Former governor Tommy Thompson penned an interesting piece last week that suggests that Wisconsin do a better job of training ex-cons to reenter the workforce.
Our prisons are full of people who want another chance to succeed. Here’s how we can help create better parolees and in turn help our state address workforce shortages:
• Create a core criteria/survey/interview process to find those incarcerated individuals who have both the desire and will to succeed after prison.
• Develop a “Second Chance Skills Institute” that would deliver certified job and entrepreneurial tools along with necessary life skills training. Participation would require a signed contract and a “no mistakes,” immediate expulsion policy.
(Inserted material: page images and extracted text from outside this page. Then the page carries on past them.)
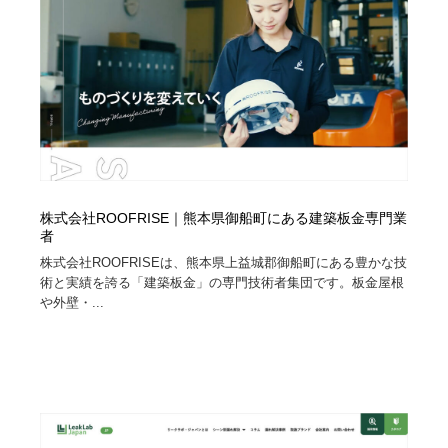
株式会社ROOFRISE｜熊本県御船町にある建築板金専門業
者
株式会社ROOFRISEは、熊本県上益城郡御船町にある豊かな技
術と実績を誇る「建築板金」の専門技術者集団です。板金屋根
や外壁・...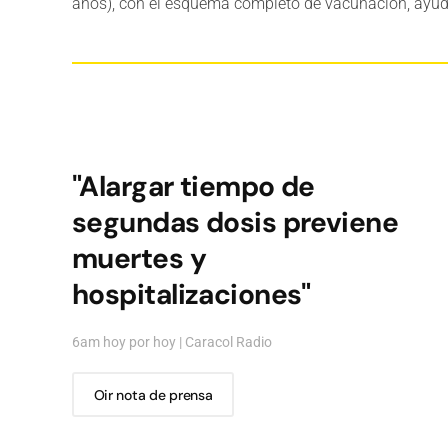
años), con el esquema completo de vacunación, ayuda
"Alargar tiempo de
segundas dosis previene
muertes y
hospitalizaciones"
6am hoy por hoy | Caracol Radio
Oir nota de prensa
The program would have to be fully completed, similar to a skilled technical college degree.
• Work with state government, employers, business groups such as Wisconsin Manufacturers & Commerce and trade unions both financially and for instructional and mentoring support.
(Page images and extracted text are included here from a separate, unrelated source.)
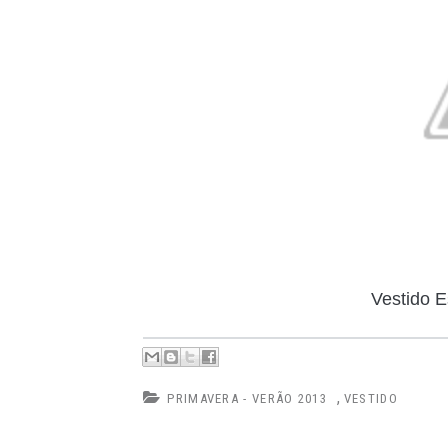
Vestido 
,
PRIMAVERA - VERÃO 2013
VESTIDO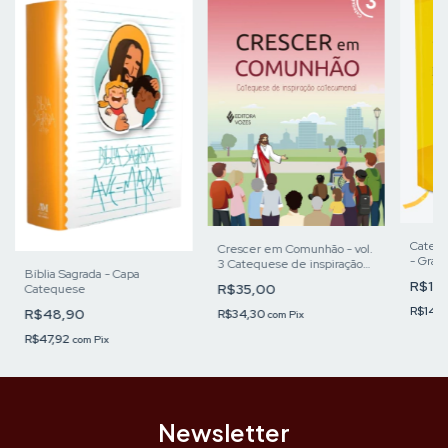
Catecis
Crescer em Comunhão - vol.
- Gran
3 Catequese de inspiração
Bíblia Sagrada - Capa
catecumenal com a família
R$14
R$35,00
Catequese
R$142
R$48,90
R$34,30
com
Pix
R$47,92
com
Pix
Newsletter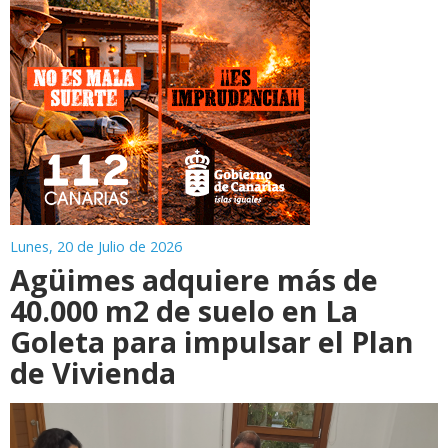
Lunes, 20 de Julio de 2026
Agüimes adquiere más de
40.000 m2 de suelo en La
Goleta para impulsar el Plan
de Vivienda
• Convert an existing prison (or build a new one) to house the “Second Chance Skills Institute.” This secure hub would be part of the Department of Corrections, but fully supported by other state agency efforts including the Department of Workforce Development and the University of Wisconsin and technical college systems.
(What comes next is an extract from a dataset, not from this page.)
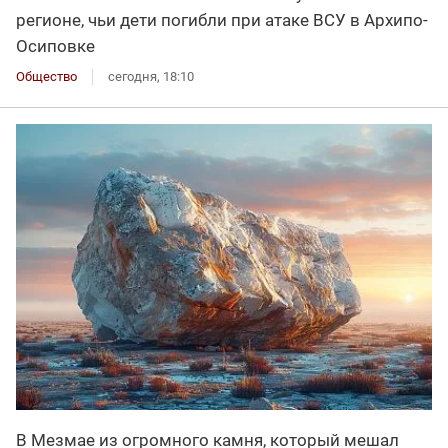
регионе, чьи дети погибли при атаке ВСУ в Архипо-
Осиповке
Общество
сегодня, 18:10
В Мезмае из огромного камня, который мешал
• Draw on technical schools, two-year colleges and social service organizations along with specifically-hired instructors.
• Develop a highly-structured early parole opportunity, with specific responsibilities and a “no mistake” clause for the most qualified graduates, in which a sponsor-business would provide a skills-specific job opportunity.
The end product, a highly-skilled and marketable job applicant best-equipped to enter the workforce and far-better equipped to reenter society. This high-quality program would create a highly marketable and sought after payroll-ready employee, permanently attached to an ongoing “Second Chance Skills Institute” support network.
There’s a lot of merit in some of these ideas. We need to have harsher penalties and less lenient judges when people violate the laws, but we also need to do a better job of reintegrating these folks back into the mainstream when they are released. The best way to keep people from committing further crimes is to get them integrated into the mainstream culture where criminal behavior is discouraged and where they have more to lose if they get put in prison again.